Render the items as a Markdown table with the columns Row and Line. Put each line in its own numbered row and leave out blank lines. Begin at the line that contains "pose: elev=106.9 azim=208.8" and stop after the last line of the items.

» DATA SECTION
┌────────
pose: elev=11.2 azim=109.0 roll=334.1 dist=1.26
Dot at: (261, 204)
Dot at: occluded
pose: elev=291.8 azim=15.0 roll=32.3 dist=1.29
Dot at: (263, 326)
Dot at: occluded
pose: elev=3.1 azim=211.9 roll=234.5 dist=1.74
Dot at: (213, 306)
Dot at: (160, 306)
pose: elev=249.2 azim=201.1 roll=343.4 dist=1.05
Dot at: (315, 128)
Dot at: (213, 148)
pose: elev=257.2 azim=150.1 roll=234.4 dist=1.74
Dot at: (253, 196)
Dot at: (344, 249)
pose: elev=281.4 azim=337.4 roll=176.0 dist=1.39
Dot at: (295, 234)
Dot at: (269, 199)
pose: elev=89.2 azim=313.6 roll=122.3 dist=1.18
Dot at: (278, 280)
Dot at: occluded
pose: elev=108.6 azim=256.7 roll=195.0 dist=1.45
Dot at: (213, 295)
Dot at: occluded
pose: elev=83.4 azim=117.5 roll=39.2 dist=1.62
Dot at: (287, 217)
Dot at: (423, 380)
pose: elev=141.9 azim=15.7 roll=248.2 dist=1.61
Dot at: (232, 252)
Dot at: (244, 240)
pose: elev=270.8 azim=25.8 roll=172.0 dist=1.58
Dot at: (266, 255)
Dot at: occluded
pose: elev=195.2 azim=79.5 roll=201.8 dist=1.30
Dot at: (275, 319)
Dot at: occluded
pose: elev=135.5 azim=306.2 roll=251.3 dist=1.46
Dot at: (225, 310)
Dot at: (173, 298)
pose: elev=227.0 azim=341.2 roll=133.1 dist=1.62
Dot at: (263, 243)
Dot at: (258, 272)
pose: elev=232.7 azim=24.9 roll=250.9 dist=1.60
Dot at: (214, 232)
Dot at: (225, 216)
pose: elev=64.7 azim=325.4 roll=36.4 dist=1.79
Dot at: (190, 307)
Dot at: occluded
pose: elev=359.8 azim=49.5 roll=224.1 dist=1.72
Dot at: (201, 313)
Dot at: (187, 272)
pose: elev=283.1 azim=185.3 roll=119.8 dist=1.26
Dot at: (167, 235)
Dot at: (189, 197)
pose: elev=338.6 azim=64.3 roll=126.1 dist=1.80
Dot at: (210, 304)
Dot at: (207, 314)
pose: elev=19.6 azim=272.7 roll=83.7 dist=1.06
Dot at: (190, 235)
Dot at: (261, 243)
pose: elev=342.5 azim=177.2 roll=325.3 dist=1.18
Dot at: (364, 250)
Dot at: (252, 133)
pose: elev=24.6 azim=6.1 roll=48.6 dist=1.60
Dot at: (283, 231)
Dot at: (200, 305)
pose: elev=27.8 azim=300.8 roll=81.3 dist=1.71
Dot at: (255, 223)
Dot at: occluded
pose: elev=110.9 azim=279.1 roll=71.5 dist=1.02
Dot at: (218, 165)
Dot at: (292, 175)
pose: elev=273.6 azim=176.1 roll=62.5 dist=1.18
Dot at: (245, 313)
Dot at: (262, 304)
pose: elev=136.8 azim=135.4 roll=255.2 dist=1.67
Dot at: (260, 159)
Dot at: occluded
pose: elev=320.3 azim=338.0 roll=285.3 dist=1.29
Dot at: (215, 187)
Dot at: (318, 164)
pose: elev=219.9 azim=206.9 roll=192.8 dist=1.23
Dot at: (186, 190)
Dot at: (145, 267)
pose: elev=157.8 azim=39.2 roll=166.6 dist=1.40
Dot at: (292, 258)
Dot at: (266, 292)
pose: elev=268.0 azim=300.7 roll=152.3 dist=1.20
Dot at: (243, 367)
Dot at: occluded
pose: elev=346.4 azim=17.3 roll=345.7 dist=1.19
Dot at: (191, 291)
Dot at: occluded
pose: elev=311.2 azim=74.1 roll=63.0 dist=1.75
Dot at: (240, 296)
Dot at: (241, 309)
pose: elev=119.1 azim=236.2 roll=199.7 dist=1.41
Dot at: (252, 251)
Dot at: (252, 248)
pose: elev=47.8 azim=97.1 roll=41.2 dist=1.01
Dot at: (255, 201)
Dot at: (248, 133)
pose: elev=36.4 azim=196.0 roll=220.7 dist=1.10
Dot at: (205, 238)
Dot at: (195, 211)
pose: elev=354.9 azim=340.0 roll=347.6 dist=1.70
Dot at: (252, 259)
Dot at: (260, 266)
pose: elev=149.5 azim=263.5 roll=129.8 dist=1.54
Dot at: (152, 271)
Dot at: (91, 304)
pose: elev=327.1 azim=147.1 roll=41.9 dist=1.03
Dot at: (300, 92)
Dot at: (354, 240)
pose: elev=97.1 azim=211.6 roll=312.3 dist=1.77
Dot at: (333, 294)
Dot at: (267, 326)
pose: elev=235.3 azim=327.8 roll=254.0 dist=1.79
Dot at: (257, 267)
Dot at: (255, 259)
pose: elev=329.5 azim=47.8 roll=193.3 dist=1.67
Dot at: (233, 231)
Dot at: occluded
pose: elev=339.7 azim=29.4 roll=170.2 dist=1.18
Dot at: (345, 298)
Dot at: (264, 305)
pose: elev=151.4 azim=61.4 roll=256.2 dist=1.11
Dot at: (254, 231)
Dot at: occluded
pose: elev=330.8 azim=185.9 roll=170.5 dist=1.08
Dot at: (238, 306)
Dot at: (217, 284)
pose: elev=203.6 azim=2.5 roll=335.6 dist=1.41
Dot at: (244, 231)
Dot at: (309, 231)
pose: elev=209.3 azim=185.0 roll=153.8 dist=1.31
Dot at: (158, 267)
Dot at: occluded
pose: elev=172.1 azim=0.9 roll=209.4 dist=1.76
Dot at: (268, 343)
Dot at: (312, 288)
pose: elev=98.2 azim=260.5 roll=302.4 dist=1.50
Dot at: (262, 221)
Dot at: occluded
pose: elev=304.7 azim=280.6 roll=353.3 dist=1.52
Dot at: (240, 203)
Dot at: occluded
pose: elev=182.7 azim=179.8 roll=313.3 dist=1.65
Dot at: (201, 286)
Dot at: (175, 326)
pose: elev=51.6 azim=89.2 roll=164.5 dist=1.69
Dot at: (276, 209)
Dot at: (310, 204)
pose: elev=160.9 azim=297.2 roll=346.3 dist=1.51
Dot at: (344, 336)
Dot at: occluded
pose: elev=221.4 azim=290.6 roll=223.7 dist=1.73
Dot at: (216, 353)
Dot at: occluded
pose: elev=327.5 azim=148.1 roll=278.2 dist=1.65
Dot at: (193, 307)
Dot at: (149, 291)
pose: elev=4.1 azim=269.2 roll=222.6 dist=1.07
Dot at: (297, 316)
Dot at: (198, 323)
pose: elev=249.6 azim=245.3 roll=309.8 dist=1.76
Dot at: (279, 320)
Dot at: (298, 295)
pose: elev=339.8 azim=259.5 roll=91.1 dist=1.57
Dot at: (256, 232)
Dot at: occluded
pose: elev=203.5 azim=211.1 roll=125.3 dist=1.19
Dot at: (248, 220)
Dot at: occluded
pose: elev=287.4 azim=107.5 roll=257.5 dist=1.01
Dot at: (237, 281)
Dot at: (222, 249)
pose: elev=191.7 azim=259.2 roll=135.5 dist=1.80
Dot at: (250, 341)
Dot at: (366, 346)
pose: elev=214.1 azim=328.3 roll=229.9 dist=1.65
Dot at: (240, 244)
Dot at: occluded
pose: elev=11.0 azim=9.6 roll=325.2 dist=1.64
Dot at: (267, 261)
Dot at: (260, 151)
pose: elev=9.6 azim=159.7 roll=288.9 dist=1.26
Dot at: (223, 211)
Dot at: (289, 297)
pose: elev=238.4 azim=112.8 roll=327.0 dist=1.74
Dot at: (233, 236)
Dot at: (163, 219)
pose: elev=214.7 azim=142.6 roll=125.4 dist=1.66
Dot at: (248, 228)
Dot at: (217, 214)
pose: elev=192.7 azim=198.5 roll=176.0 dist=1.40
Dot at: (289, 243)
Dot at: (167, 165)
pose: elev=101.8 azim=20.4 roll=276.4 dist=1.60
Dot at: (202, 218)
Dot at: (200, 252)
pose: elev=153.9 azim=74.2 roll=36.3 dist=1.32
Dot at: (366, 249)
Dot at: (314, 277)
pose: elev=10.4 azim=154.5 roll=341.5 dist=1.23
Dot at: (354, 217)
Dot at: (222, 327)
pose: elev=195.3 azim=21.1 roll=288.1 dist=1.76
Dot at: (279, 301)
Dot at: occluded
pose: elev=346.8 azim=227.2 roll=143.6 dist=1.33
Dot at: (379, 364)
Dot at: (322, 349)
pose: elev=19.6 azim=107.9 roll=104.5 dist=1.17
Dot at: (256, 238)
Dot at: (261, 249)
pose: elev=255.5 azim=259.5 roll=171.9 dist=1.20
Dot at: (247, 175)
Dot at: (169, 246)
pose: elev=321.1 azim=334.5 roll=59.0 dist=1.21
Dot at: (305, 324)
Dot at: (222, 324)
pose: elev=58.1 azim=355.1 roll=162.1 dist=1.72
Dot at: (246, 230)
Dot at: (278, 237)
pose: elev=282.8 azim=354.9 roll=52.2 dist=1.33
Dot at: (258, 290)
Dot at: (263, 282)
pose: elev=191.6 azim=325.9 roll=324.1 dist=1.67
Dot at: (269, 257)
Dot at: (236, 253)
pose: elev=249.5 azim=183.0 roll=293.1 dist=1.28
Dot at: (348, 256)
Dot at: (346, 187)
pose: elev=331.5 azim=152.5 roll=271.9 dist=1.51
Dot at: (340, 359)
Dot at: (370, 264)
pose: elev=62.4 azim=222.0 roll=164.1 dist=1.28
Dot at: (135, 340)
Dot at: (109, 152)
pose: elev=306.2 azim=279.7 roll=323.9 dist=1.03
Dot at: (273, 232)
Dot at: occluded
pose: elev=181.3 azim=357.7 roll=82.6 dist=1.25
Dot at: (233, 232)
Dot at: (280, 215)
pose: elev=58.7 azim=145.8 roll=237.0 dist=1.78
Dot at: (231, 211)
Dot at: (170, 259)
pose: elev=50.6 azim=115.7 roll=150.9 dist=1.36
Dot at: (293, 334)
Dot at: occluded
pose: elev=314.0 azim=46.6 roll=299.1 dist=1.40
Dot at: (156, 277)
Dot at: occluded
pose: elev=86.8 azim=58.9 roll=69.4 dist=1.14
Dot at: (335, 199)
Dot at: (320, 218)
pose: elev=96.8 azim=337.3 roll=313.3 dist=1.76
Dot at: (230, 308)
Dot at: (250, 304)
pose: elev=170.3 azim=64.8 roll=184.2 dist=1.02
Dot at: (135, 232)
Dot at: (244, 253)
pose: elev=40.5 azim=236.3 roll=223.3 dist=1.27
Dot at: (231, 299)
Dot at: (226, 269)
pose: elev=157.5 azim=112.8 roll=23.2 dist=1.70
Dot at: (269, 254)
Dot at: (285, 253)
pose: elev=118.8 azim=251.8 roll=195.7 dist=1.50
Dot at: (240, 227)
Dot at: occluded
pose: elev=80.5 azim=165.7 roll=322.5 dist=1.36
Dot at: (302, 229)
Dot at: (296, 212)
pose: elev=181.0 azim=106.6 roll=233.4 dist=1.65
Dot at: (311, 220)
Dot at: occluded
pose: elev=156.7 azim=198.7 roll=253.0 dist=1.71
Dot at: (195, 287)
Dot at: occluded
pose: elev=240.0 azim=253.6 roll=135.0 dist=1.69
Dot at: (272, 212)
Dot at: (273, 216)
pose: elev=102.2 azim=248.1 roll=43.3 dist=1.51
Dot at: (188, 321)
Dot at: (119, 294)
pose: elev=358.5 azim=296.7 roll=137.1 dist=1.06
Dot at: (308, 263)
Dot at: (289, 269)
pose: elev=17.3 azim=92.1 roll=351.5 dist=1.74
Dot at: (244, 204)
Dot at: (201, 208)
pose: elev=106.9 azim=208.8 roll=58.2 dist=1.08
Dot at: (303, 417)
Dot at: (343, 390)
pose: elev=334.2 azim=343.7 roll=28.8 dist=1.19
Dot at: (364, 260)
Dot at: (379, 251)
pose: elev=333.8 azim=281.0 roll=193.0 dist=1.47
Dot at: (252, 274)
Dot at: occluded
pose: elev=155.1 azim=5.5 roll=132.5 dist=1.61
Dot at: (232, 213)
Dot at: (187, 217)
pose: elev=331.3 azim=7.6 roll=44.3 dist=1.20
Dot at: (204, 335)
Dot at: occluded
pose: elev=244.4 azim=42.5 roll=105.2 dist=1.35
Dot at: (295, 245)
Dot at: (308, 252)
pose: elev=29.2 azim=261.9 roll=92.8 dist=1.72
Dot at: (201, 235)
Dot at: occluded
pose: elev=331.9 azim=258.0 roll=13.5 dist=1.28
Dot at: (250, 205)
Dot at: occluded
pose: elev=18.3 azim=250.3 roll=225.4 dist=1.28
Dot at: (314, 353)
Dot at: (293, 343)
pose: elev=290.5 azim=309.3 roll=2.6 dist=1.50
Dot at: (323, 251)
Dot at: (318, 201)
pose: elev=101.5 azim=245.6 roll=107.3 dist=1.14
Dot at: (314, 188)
└────────
» RESPONSE TO THIS EXERCISE
| Row | Line |
|---|---|
| 1 | pose: elev=106.9 azim=208.8 roll=58.2 dist=1.08 |
| 2 | Dot at: (303, 417) |
| 3 | Dot at: (343, 390) |
| 4 | pose: elev=334.2 azim=343.7 roll=28.8 dist=1.19 |
| 5 | Dot at: (364, 260) |
| 6 | Dot at: (379, 251) |
| 7 | pose: elev=333.8 azim=281.0 roll=193.0 dist=1.47 |
| 8 | Dot at: (252, 274) |
| 9 | Dot at: occluded |
| 10 | pose: elev=155.1 azim=5.5 roll=132.5 dist=1.61 |
| 11 | Dot at: (232, 213) |
| 12 | Dot at: (187, 217) |
| 13 | pose: elev=331.3 azim=7.6 roll=44.3 dist=1.20 |
| 14 | Dot at: (204, 335) |
| 15 | Dot at: occluded |
| 16 | pose: elev=244.4 azim=42.5 roll=105.2 dist=1.35 |
| 17 | Dot at: (295, 245) |
| 18 | Dot at: (308, 252) |
| 19 | pose: elev=29.2 azim=261.9 roll=92.8 dist=1.72 |
| 20 | Dot at: (201, 235) |
| 21 | Dot at: occluded |
| 22 | pose: elev=331.9 azim=258.0 roll=13.5 dist=1.28 |
| 23 | Dot at: (250, 205) |
| 24 | Dot at: occluded |
| 25 | pose: elev=18.3 azim=250.3 roll=225.4 dist=1.28 |
| 26 | Dot at: (314, 353) |
| 27 | Dot at: (293, 343) |
| 28 | pose: elev=290.5 azim=309.3 roll=2.6 dist=1.50 |
| 29 | Dot at: (323, 251) |
| 30 | Dot at: (318, 201) |
| 31 | pose: elev=101.5 azim=245.6 roll=107.3 dist=1.14 |
| 32 | Dot at: (314, 188) |